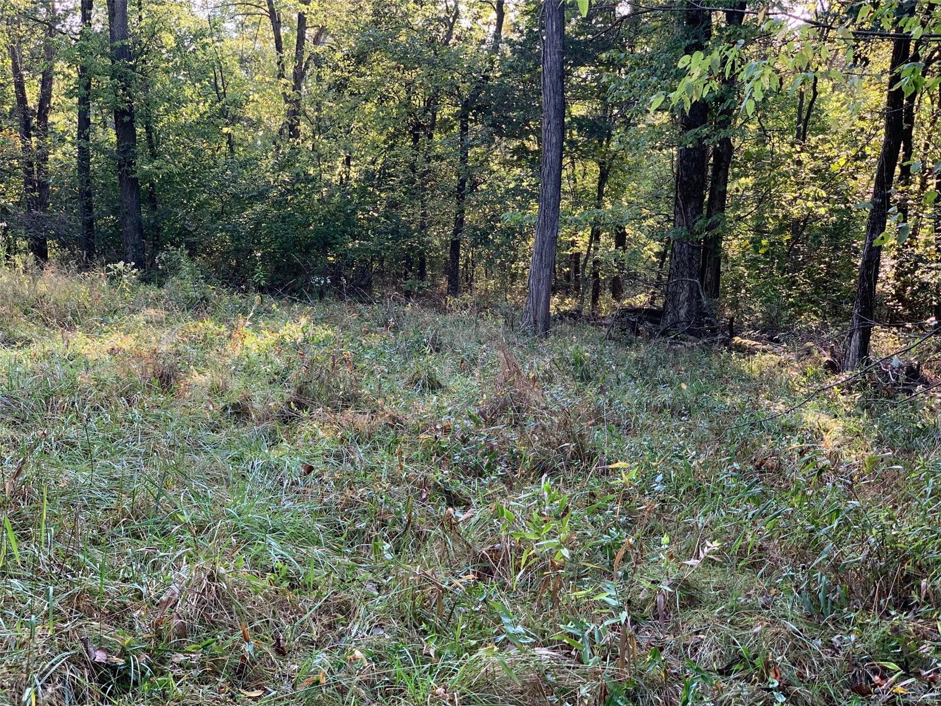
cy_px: 353
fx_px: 1414
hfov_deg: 36.8
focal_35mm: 52
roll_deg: -0.2
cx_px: 470
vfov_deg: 28.0
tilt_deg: -1.9
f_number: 2.4
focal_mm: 6
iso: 50
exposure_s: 1/122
§ §
YOUR ASSIGNMENT | Omit every picture, and otherwise quote the entries exactly.

EXPECTED OUTPUT |
cy_px: 353
fx_px: 1414
hfov_deg: 36.8
focal_35mm: 52
roll_deg: -0.2
cx_px: 470
vfov_deg: 28.0
tilt_deg: -1.9
f_number: 2.4
focal_mm: 6
iso: 50
exposure_s: 1/122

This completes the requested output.